Andy knit his fingers together and looked down at them as he spoke. “If I knew a secret… if someone told me something, and made me promise not to tell, but I thought the person maybe wasn’t going to be safe…” His voice trailed off. He unlaced his fingers and started drumming gently at the table.
“Okay.” Kayla’s pulse sped up. “The person with the secret. Is it someone I know?”
“Yes. But I can’t tell you who.”
Kayla thought. “How about this? Tell me what’s going on but don’t use any names. We’ll just say it’s theoretical.”
Andy nodded. “Okay.” More drumming. “What if, theoretically, I knew that someone was pregnant and didn’t want to be? And she can’t, um, do anything about it where she lives, so she made an appointment at the Planned Parenthood in Syracuse, and, theoretically, she wanted me to come to the appointment with her, and she made me promise not to tell her mom?”
Kayla swallowed hard. “This wouldn’t be a pregnancy you had anything to do with? Theoretically?”
Andy looked shocked. Then he shook his head. “Theoretically, no.”
“So this girl wants an abortion, and she doesn’t think her mother would let her get one?”
“I said I’d help her. Theoretically.” Andy sounded wretched. “I want to help. She needs someone to go with her, and make sure she’s safe. Only…” His shoulders slumped. “I don’t want her to get in trouble, and I don’t want to get in trouble myself.” In a low voice, he said, “I wish she could tell her mom. But she says she can’t.”
“Is there another adult she could talk to? Is her dad a possibility?”
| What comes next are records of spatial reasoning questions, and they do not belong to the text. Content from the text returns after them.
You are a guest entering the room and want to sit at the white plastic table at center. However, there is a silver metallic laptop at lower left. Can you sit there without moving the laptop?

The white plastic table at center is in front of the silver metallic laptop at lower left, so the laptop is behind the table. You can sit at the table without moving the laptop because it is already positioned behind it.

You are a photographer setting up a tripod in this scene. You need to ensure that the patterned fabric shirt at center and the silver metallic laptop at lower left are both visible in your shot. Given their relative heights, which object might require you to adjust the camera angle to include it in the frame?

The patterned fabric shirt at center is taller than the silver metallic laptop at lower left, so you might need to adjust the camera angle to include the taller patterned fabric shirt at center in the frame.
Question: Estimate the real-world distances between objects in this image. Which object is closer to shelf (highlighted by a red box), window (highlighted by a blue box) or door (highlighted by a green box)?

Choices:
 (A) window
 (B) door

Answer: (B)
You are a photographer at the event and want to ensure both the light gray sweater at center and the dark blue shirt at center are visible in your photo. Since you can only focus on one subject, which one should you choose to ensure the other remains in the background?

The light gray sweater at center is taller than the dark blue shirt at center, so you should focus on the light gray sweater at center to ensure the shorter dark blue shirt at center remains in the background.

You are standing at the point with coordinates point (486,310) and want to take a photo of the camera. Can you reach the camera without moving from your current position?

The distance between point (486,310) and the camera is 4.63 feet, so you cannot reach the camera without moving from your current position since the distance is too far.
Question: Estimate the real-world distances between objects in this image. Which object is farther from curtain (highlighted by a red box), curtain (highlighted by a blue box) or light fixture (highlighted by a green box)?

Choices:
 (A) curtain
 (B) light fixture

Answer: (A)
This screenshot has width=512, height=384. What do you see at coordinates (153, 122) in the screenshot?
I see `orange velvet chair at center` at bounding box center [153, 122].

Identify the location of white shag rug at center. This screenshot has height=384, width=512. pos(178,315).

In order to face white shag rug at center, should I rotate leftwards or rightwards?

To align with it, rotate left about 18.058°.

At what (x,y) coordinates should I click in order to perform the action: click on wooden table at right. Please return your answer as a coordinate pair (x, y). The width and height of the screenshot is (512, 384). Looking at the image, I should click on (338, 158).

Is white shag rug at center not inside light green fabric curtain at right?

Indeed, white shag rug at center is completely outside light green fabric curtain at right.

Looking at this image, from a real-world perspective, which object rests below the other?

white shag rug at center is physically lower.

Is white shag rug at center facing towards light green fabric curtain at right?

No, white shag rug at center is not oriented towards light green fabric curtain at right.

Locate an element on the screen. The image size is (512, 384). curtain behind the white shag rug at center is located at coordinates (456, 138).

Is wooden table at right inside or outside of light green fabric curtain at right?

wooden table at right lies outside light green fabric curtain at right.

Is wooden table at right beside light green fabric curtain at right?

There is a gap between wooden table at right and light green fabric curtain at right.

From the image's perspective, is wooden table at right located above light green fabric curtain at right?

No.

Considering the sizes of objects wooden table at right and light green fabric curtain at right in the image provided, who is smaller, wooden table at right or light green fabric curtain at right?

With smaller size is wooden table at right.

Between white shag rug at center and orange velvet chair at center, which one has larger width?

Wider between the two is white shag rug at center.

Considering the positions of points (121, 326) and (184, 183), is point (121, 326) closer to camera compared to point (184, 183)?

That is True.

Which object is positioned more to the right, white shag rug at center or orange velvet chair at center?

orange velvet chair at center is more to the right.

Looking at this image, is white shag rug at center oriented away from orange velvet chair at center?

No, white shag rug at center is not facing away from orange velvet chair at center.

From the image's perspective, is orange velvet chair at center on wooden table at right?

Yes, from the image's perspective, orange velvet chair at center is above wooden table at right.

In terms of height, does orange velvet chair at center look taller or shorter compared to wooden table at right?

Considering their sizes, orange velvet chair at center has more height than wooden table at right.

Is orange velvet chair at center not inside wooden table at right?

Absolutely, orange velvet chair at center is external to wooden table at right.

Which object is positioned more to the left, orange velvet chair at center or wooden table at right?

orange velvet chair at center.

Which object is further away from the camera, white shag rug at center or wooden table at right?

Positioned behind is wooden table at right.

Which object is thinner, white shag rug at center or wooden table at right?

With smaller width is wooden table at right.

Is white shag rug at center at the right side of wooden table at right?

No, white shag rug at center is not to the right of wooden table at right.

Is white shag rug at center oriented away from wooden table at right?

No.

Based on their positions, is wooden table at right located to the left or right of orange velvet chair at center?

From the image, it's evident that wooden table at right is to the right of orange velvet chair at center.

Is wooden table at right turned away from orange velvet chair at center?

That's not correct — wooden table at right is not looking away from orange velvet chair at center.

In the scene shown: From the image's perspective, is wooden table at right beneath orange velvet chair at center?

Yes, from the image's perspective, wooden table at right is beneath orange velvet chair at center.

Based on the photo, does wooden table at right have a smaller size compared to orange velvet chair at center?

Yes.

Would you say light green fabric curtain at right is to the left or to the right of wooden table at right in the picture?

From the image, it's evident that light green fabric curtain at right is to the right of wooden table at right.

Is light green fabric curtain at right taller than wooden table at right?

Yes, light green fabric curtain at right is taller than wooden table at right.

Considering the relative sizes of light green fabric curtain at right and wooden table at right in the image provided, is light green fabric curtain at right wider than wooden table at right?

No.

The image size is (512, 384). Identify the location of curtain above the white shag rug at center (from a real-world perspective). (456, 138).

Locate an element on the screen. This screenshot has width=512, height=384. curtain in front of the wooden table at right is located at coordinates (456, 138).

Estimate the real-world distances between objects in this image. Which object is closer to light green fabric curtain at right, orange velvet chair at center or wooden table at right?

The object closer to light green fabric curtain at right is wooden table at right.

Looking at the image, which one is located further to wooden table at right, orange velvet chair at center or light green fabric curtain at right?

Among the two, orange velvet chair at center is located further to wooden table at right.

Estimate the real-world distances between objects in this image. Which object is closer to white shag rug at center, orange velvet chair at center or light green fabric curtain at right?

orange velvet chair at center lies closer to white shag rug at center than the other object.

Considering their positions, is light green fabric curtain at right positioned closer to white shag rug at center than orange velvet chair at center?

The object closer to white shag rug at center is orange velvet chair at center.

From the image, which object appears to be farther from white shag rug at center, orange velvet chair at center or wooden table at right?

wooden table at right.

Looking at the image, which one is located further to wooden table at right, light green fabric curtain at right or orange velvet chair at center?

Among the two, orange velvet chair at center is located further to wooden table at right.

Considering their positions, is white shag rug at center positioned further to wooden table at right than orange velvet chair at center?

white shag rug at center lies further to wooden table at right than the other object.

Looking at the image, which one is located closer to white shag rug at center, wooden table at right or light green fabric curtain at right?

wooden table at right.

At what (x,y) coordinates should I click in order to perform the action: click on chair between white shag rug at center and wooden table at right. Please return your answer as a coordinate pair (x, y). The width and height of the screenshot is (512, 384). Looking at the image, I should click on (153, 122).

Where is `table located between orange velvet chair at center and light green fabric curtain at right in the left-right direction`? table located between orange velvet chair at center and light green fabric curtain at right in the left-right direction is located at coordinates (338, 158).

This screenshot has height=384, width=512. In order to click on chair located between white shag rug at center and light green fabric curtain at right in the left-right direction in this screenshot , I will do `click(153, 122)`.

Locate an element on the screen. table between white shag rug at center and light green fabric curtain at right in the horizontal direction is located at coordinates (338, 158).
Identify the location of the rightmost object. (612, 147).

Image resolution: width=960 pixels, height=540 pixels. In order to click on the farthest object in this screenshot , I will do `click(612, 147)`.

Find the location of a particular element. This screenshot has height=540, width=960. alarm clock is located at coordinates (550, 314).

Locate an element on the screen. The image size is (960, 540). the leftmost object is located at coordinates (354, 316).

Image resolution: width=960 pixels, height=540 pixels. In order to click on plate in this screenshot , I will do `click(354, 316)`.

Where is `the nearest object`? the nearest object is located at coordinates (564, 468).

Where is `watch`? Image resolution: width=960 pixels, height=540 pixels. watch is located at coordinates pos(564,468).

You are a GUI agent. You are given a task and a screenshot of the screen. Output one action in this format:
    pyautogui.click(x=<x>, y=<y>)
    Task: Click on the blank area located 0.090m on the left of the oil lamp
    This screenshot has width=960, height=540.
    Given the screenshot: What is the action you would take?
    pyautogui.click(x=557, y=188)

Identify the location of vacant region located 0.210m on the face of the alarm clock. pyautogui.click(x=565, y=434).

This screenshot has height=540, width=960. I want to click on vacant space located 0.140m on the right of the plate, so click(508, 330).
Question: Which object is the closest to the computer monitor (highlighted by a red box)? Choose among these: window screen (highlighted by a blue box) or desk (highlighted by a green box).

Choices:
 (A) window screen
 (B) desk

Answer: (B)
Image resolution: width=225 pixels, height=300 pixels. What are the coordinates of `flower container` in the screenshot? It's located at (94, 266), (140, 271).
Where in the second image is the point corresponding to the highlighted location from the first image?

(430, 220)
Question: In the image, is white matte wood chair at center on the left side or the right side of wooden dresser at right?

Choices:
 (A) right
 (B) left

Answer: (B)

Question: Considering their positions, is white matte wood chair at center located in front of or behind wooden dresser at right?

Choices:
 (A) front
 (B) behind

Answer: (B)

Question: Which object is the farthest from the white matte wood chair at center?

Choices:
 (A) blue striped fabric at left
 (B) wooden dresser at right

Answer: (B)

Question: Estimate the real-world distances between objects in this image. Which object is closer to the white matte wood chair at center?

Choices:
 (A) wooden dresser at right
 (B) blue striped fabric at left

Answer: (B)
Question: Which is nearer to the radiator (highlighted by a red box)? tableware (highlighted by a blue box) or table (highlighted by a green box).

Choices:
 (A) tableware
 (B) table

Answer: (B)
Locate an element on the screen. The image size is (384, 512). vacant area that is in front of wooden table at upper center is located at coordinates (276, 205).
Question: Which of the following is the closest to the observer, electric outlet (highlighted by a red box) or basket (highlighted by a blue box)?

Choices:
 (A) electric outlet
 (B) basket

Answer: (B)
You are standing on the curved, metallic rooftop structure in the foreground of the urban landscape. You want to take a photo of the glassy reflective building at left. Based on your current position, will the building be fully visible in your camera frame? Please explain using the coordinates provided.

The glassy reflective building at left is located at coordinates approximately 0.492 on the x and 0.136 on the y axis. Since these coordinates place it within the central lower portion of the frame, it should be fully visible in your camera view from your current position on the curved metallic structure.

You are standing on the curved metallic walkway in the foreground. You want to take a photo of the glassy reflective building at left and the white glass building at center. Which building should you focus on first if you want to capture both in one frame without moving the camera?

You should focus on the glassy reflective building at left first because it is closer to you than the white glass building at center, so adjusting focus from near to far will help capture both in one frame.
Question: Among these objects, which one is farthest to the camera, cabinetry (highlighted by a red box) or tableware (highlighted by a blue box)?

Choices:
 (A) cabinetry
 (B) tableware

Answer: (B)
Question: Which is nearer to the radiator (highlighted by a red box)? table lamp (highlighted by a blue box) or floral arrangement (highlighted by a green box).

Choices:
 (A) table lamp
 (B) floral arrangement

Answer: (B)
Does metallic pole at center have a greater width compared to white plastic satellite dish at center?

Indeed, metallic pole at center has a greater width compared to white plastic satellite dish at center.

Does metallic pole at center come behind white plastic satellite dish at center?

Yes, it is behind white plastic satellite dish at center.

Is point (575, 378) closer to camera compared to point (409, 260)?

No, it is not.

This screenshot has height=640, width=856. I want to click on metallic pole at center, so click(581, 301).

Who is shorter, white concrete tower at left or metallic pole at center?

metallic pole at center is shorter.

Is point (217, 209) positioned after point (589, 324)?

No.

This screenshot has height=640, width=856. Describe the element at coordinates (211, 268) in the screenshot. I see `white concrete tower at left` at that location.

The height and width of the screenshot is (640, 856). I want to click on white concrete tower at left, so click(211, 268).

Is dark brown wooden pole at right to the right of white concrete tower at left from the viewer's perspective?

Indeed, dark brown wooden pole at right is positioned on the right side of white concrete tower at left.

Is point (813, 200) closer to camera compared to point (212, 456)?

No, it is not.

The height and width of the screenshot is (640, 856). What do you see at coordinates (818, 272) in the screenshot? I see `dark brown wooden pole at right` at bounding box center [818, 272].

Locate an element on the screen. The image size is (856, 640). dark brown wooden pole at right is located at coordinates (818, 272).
Andy shook his head. “Her dad’s, like, a pastor. And I’m worried that, if her mom finds out she did this, she’s going to be mad at me. Like, she’ll think that I encouraged her or helped her set it up or something.”
Kayla could certainly imagine things unfolding in just that fashion. Her throat was tight, her belly felt knotted. “When is this theoretically happening?”